While the mining process carried out under the PoW was energy-intensive, the participation-based consensus algorithm is more energy-efficient and does not require a large amount of processing power. Nor does it have such high hardware requirements. The reason for this is that in this type of network, the nodes are the validators. These validators have to block (stake) a certain amount of their own digital coins to guarantee their participation in the certification procedures. In exchange for their intervention, the nodes receive new rewards or coins. The larger the amount of coins blocked, the more likely to be selected to validate a transaction or add new blocks to the chain, although validators are chosen at random.
In this way, it solves the problem of lack of scalability, as it is able to verify nodes quickly, positively impacting the scalability and speed of the network.
It is also more secure from cyber-attacks, as digital criminals must have to “put in play” a large amount of coins to take control of the system (that 51% of the consensus).
Another major fear of networks using PoW was cyber attacks.
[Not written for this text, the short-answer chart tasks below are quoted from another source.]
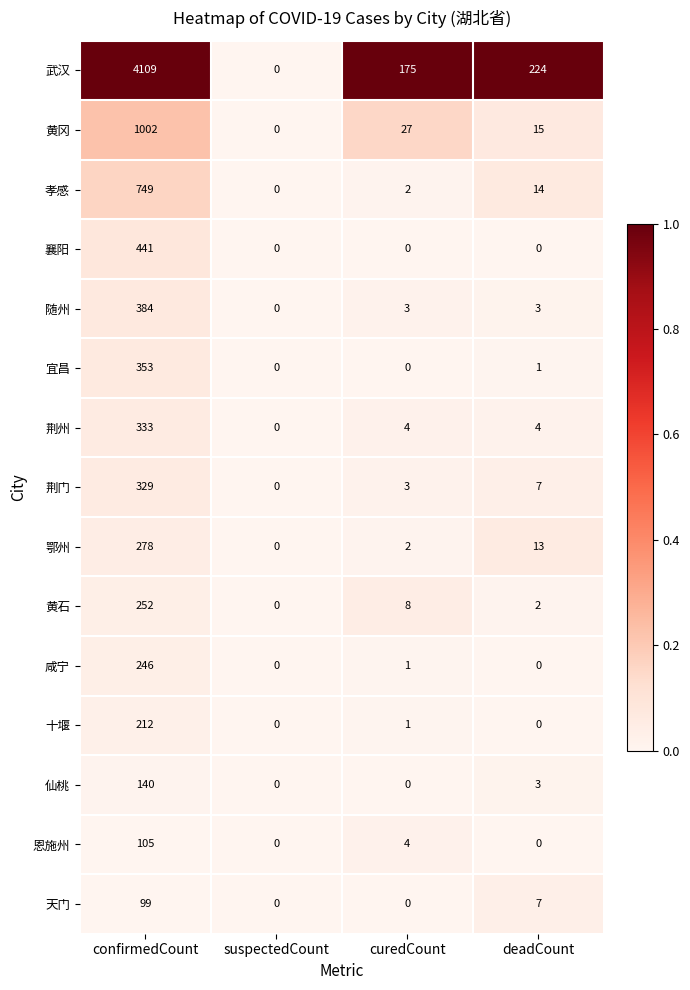

What is the sum of all 武汉 values?

4508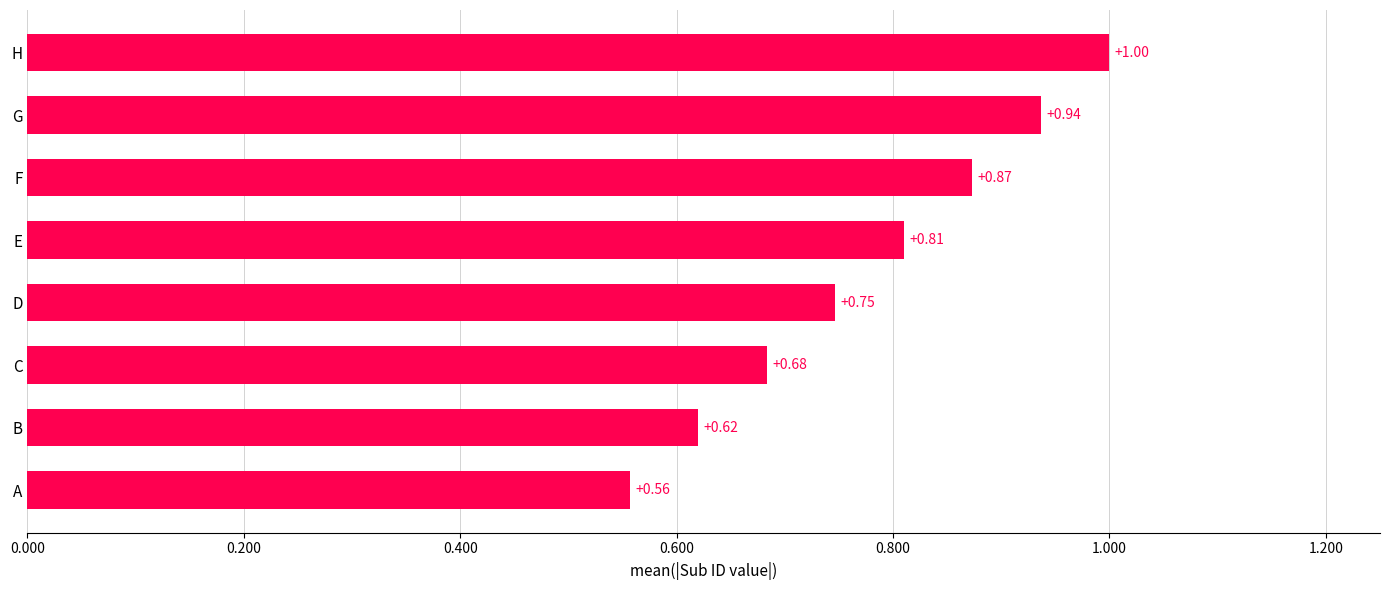

List the labels in order of value, smallest first.

A, B, C, D, E, F, G, H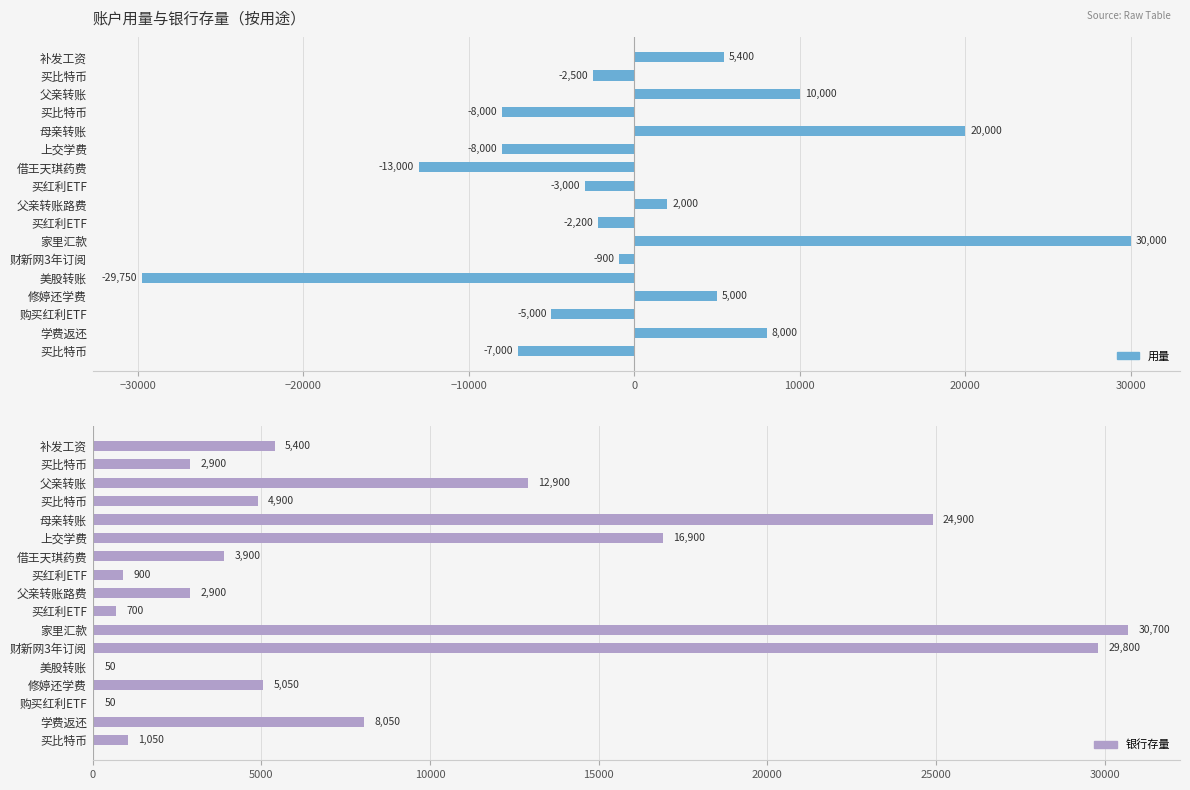

Between 补发工资 and 买红利ETF, which series saw the biggest shift?

用量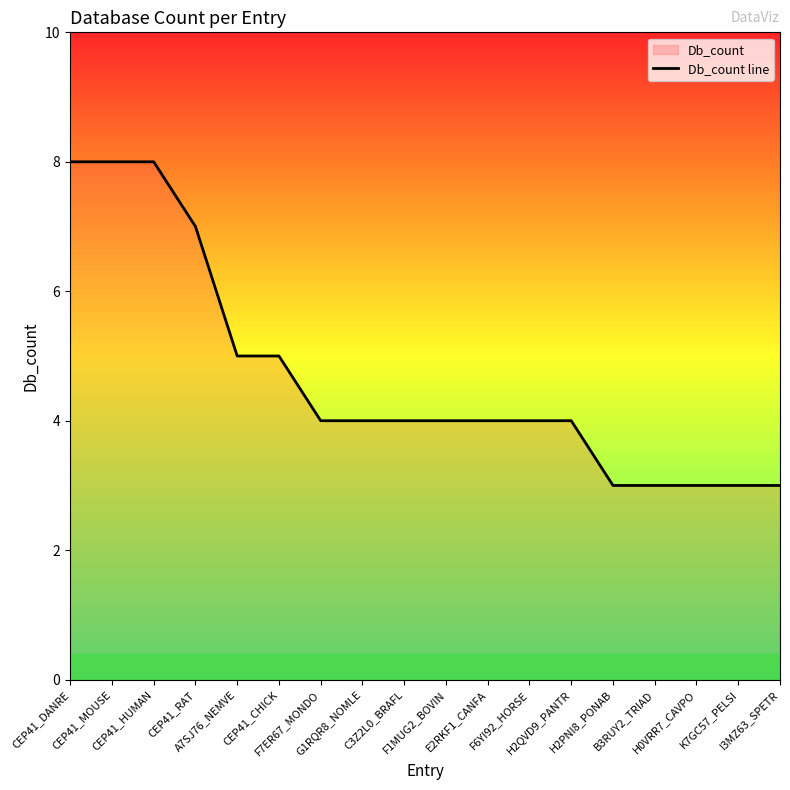

Count the values in the range 3 to 5.

14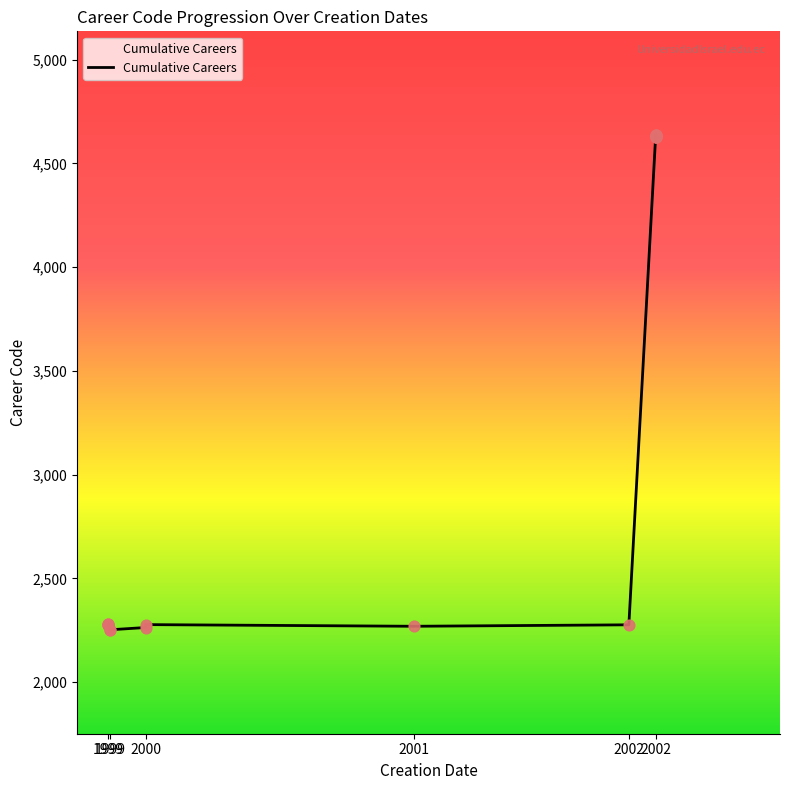

Between 2002 and 1999, which is larger?

2002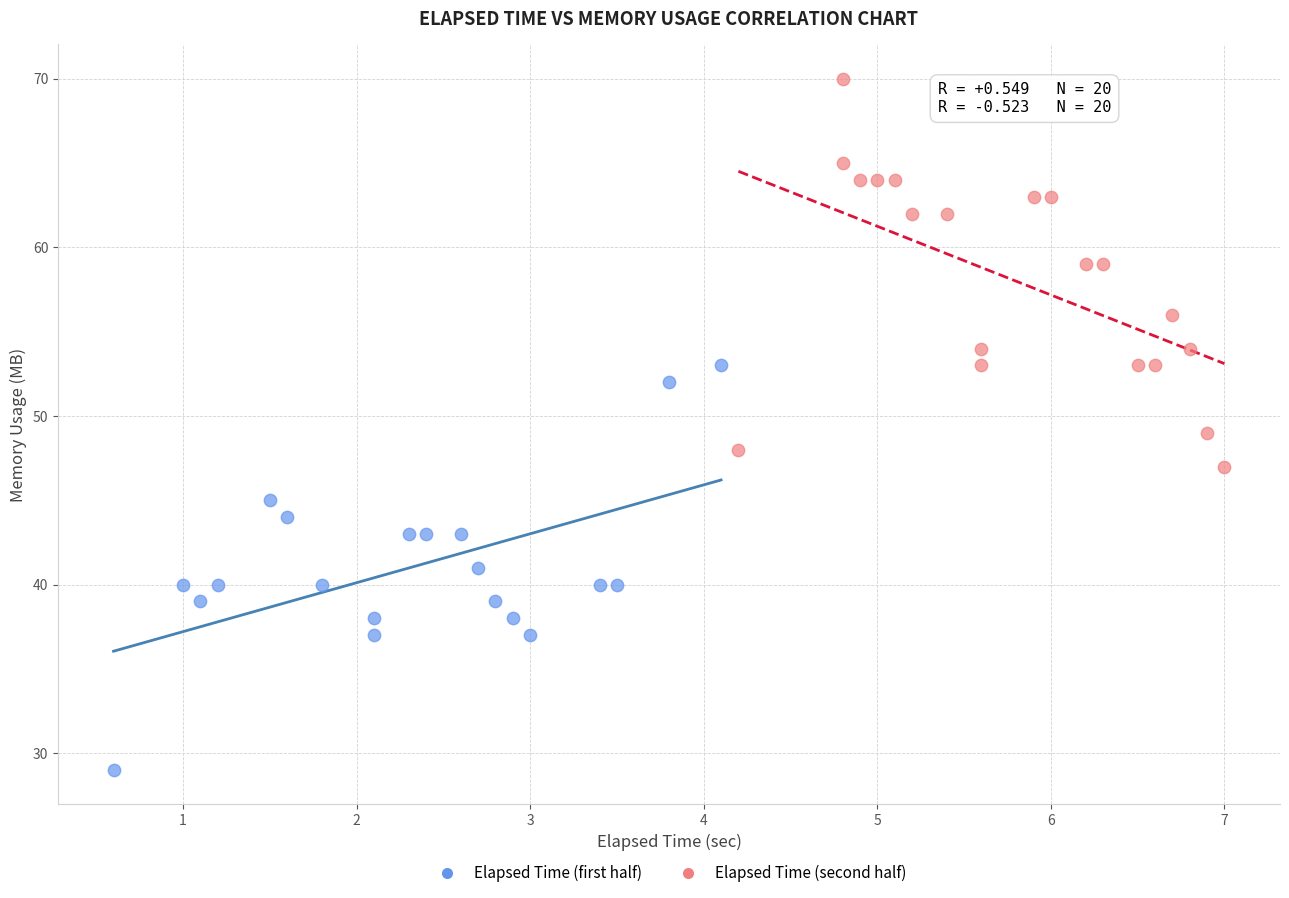

Which series contains the highest Y value?

Elapsed Time (second half)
Criminals can take over the computation of the network by owning 51% of the pool to achieve consensus. With a PoS system, it is unlikely that an attacker would own 51% of all cryptocurrencies, because if the criminal were to carry out such a cyberattack, the value of digital currencies would fall by itself.
How does the participation test work?
The operation of the proof of stake is simple compared to other consensus algorithms. Participants or validators bet a number of cybercoins to guarantee their involvement in the validation process. Although the procedure for choosing validators is random, the probability of being selected to execute the transaction increases if the validator blocks a large number of coins.Validators participating in the consensus protocol have a strong financial interest in keeping their cryptocurrency network integrated, and any malicious move may result in the loss of the digital values contributed.
Proof of Work vs Proof of Stake
Proof of Stake, unlike Proof of Work, is more energy efficient as it does not require nodes to have very powerful hardware to carry out their activity. This helps drive the decentralisation characteristic of the blockchain, and allows for an alignment of the goals and incentives of the network components.
In addition, thanks to its random selection system, those with the most cryptocurrencies are more likely to be chosen, so the rewards are proportional. Also, the security of the network is extensive, attacks cannot reach at least 51% of the digital currencies in the blockchain network.
However, like all consensus protocols, PoS systems also have weaknesses, just like their predecessor. The risk of losing all funds to malicious attacks is still present, as they require direct connection to the user’s wallet. Therefore, if a security problem occurs, hackers can exploit it and steal all the funds in the wallet.